- **Required tasks**:
1 – Extract everything from "If I’m honest, I" down to "ride the tram." in the memoir of wartime Vienna, copying it word for word.
2 – Write a continuation of the memoir of wartime Vienna, beginning right after its final sentence.

Passage for review Start Marker

My father tried everything to get me out of Austria. He had no luck. He wasn’t able to place me anywhere. I had no opportunity to get out. Alexander Lauer, the son of my Aunt Hilda, my mother’s sister, could help with the escape to England. Alexander was a year older than me. His family was very religious, and he got to England on a transport from Agudat Jisra’el – those are very pious people. His mother Hilda died of cancer in 1947. The urn from his father, Naftali Lauer, was sent to us in 1942 from the concentration camp Buchenwald. He was arrested in 1939 and deported to Buchenwald. We had to pay for the urn and then buried him in the Central Cemetery at Gate 4.

If I’m honest, I didn’t want to go away. I didn’t want to leave my parents alone. I grew up pretty fast during this time. I saw what was unfolding and was often around grown-ups so that I quickly understood what was happening around me. People sat together in apartments and discussed all sorts of things. You went to people’s apartments because you were afraid to sit anywhere else. Coffee houses were forbidden, the cinema was forbidden, the theater was forbidden; “entry prohibited to Jews” was written everywhere. We couldn’t even go to the park anymore. We couldn’t sit on benches and we weren’t allowed to ride the tram.

Starting in 1940, after I had finished school, I needed to register with the Labor Office. I received an employment record book and then had to work in a factory on the Rossauer Lände that produced things for the Wehrmacht. I still have the record book. The factory owner was called Weinzierl. I imagined that he would help me and that we wouldn’t get deported. But he wouldn’t help me. He only helped my father get work in with the Jewish Community. That was our good fortune.

There were fewer and fewer Jews in Vienna. Vienna was becoming “Judenrein” [lit. clean of Jews]. The transports left for Lodz in Poland, Riga in Latvia, Kaunas in Lithuania, Minsk in Belarus, Theresienstadt in Czechoslovakia and other places where people where murdered. Within a few months, 45,000 Jewish men and women were deported from Vienna. By the time we had to go, there were only a few Jews left in Vienna. Those remaining were Mischlinge [lit. crossbreed. Term used for people of Jewish and so-called Aryan ancestry] and a few who earlier had held high-ranking positions in the Austrian Army. Only later were they sent away as well.

Passage for review End Marker
Provided information Start Marker

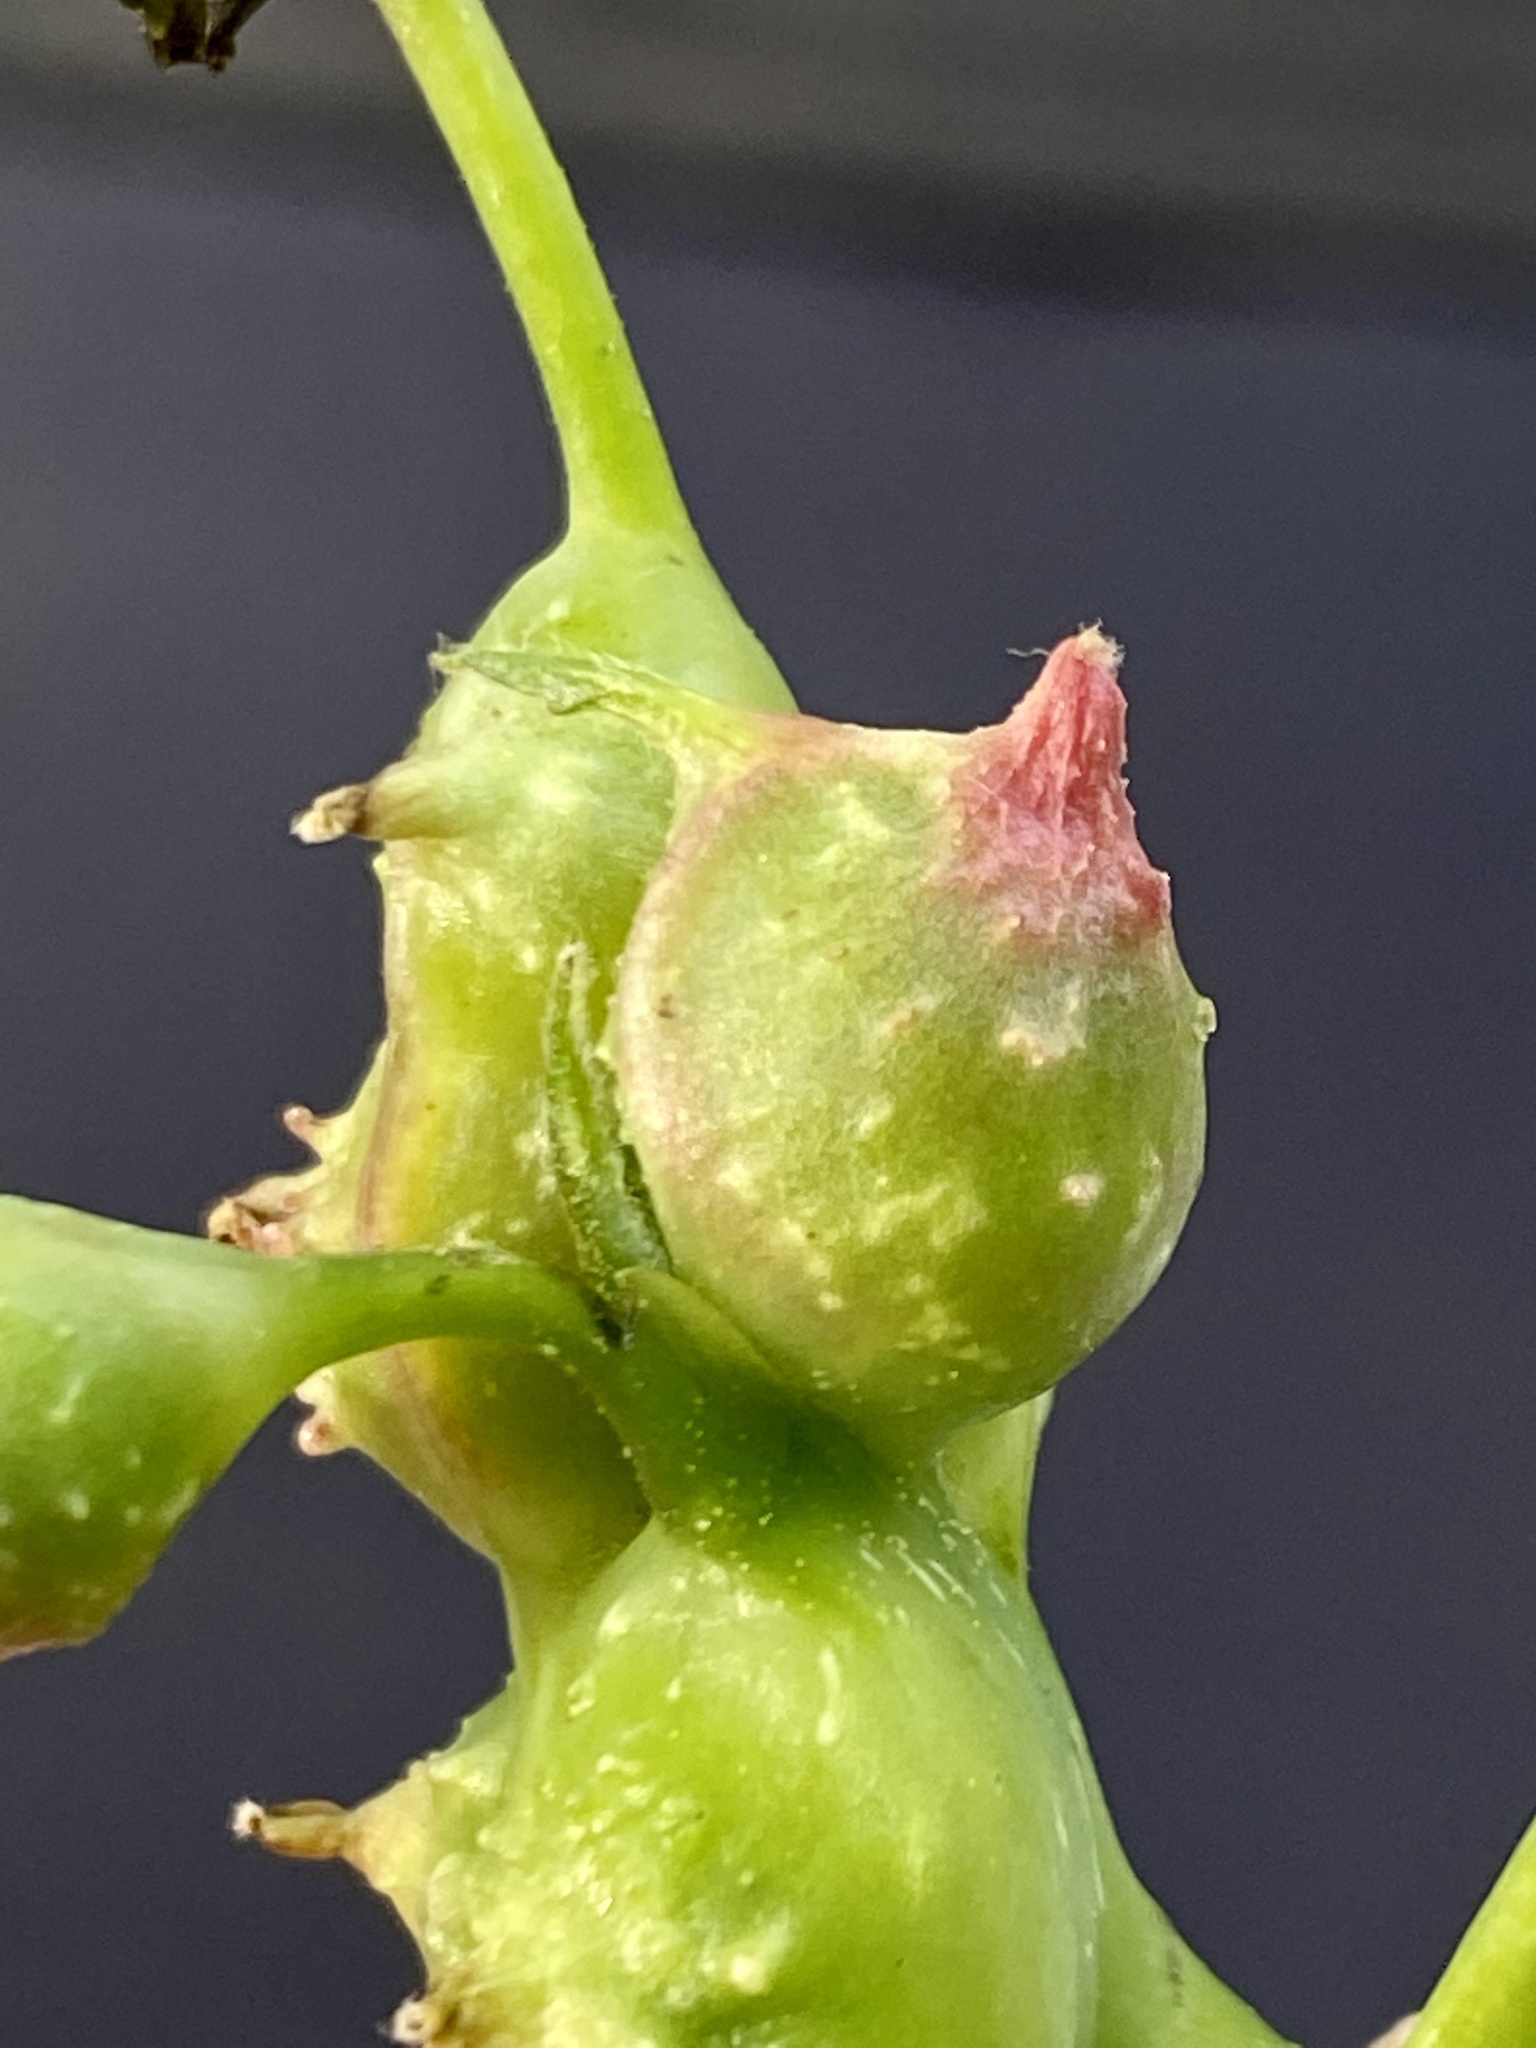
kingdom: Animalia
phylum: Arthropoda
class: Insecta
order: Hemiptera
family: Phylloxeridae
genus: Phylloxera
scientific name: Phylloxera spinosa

Provided information End Marker
Provided information Start Marker

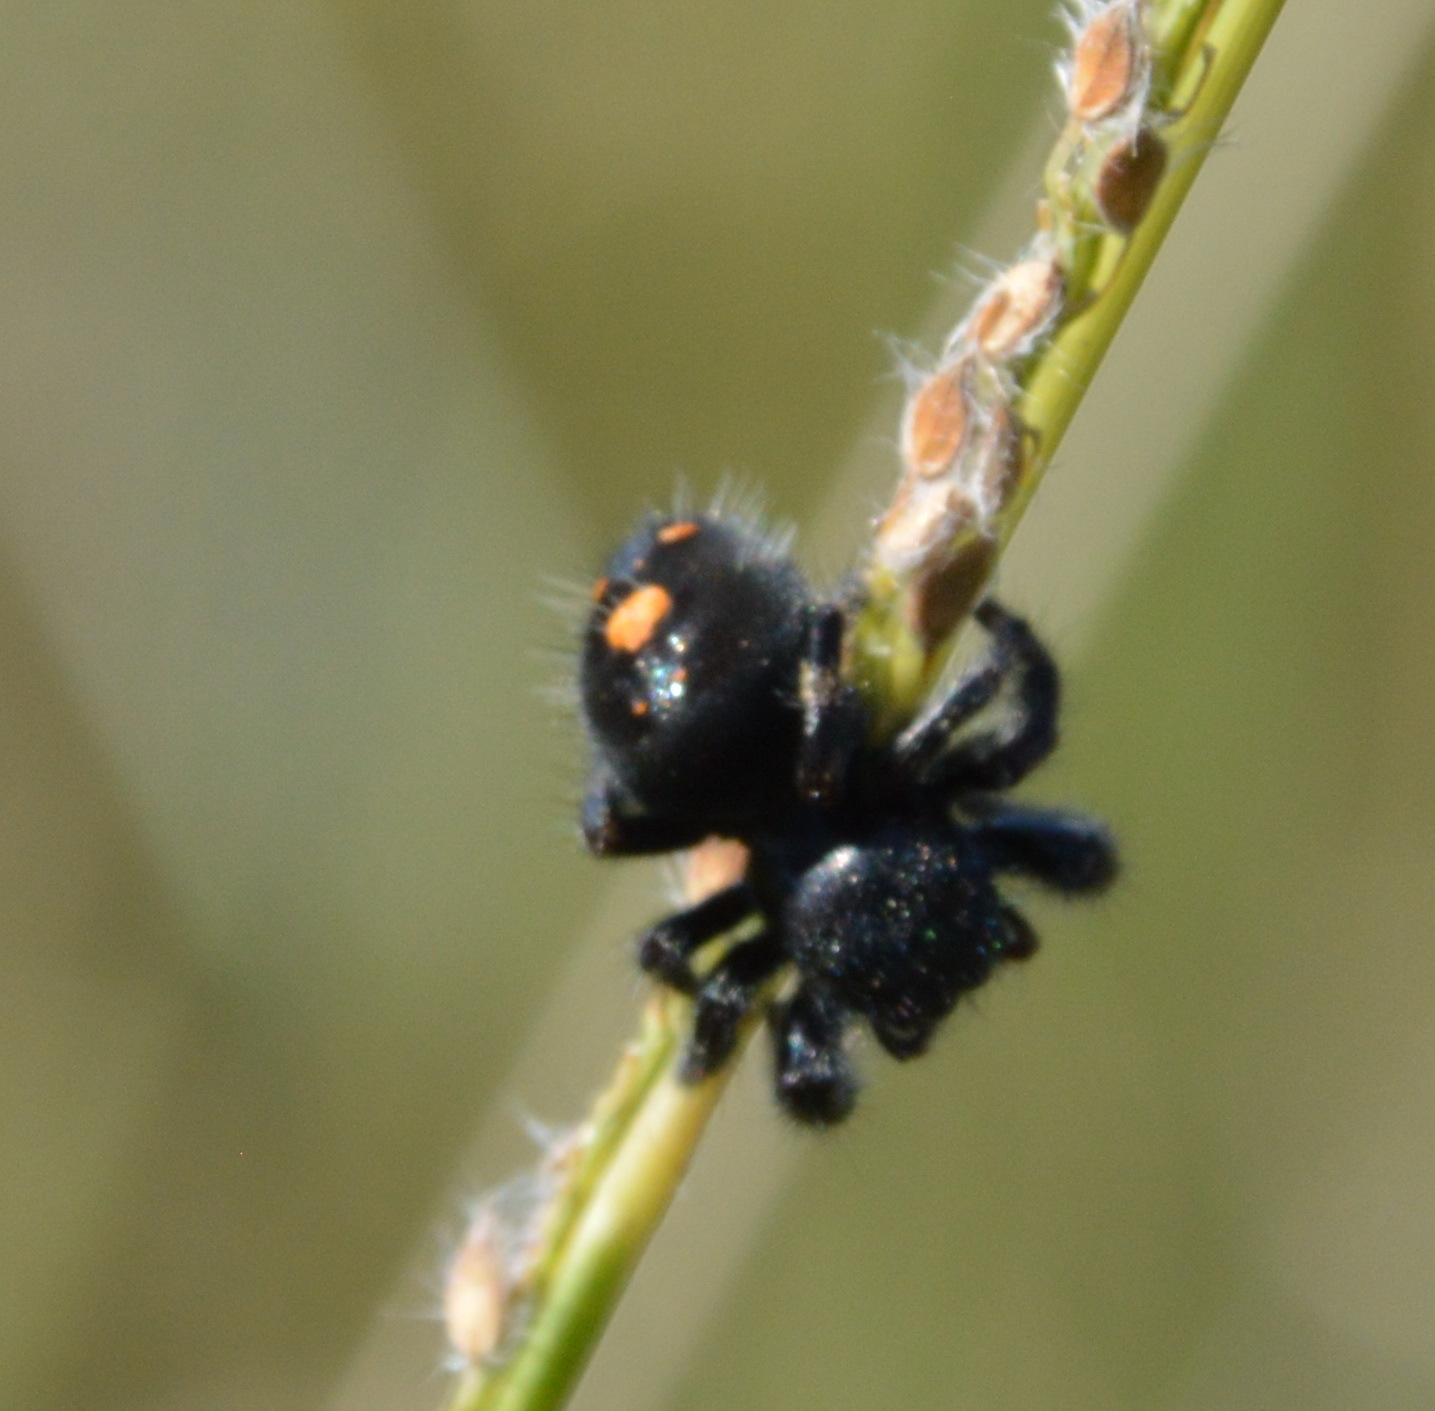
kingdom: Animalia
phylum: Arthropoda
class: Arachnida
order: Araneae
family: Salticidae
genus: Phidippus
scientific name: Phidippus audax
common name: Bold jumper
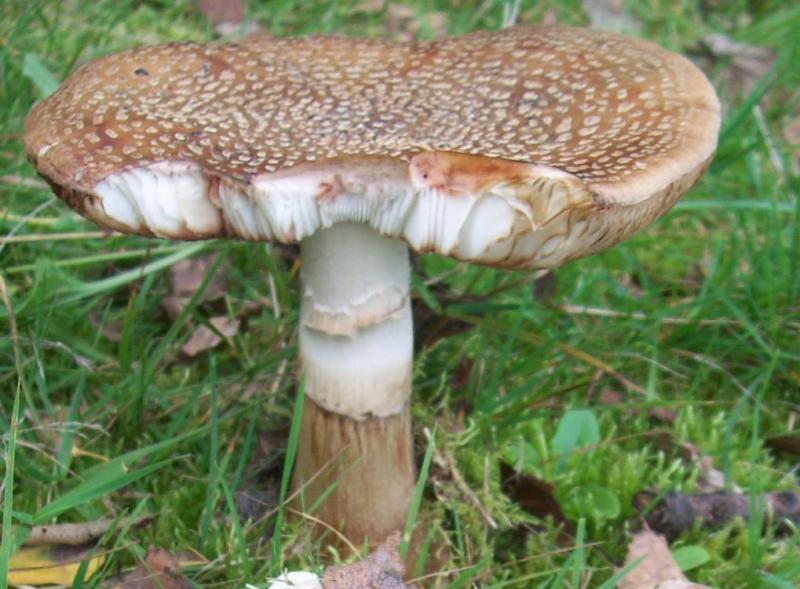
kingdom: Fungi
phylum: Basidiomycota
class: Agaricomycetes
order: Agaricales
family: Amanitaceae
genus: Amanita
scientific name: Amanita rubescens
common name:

Provided information End Marker
Provided information Start Marker

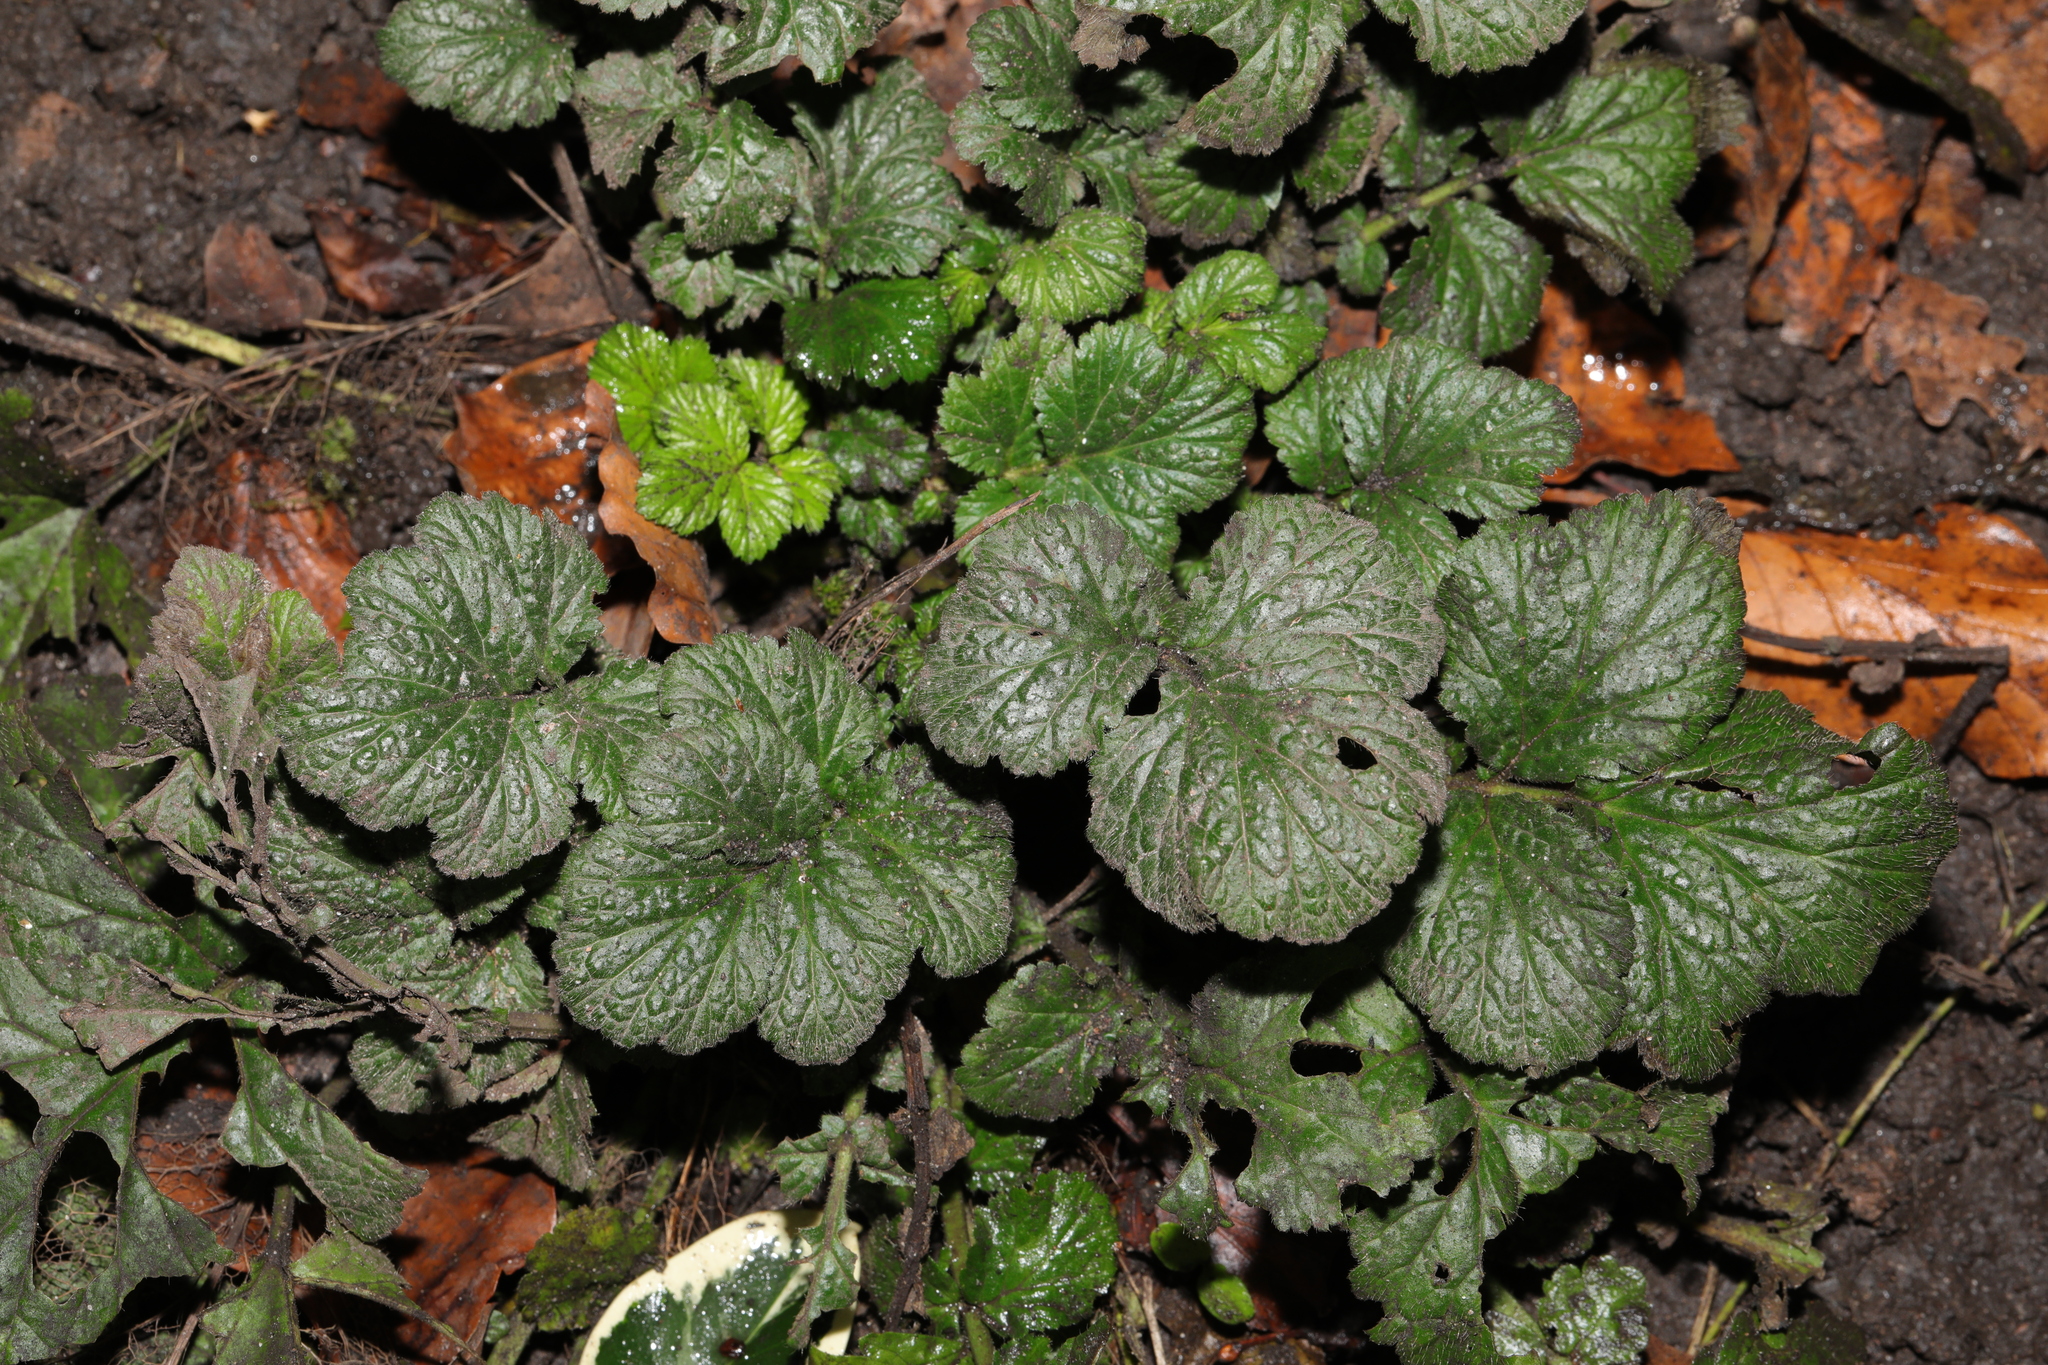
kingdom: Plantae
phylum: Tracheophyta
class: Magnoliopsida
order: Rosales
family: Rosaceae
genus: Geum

Provided information End Marker

- **Answers for each item**:
1 –
If I’m honest, I didn’t want to go away. I didn’t want to leave my parents alone. I grew up pretty fast during this time. I saw what was unfolding and was often around grown-ups so that I quickly understood what was happening around me. People sat together in apartments and discussed all sorts of things. You went to people’s apartments because you were afraid to sit anywhere else. Coffee houses were forbidden, the cinema was forbidden, the theater was forbidden; “entry prohibited to Jews” was written everywhere. We couldn’t even go to the park anymore. We couldn’t sit on benches and we weren’t allowed to ride the tram.

2 –
On September 24, 1942, we were taken from the collection point at Sperl-Gasse 2a – a former Jewish school – and led to open trucks by people insulting us, and then taken to the Aspang Station. They even threw tomatoes at us, and the Viennese yelled, “Jews get out!” That was the time when Germany was celebrating the most victories. They had already occupied France. I know that I was very sad about people’s hatred.  I didn’t know what to expect. I knew that I wanted to get out of Vienna and that there were Jews in Theresienstadt. There are Jews there; whatever will be, will be.

We were on the train for two days. There were around 1,300 on this transport from Vienna.

Then we arrived in Bauschowitz [Bohušovice. Today: Czech Republic]. The train station was located three kilometers from Theresienstadt. We had to walk to the ghetto with our things.

Theresienstadt is a city, a fortress, built around 1780 during the reign on Emperor Joseph II. It was a garrison town where the families of soldiers lived. There were many barracks in the fortress.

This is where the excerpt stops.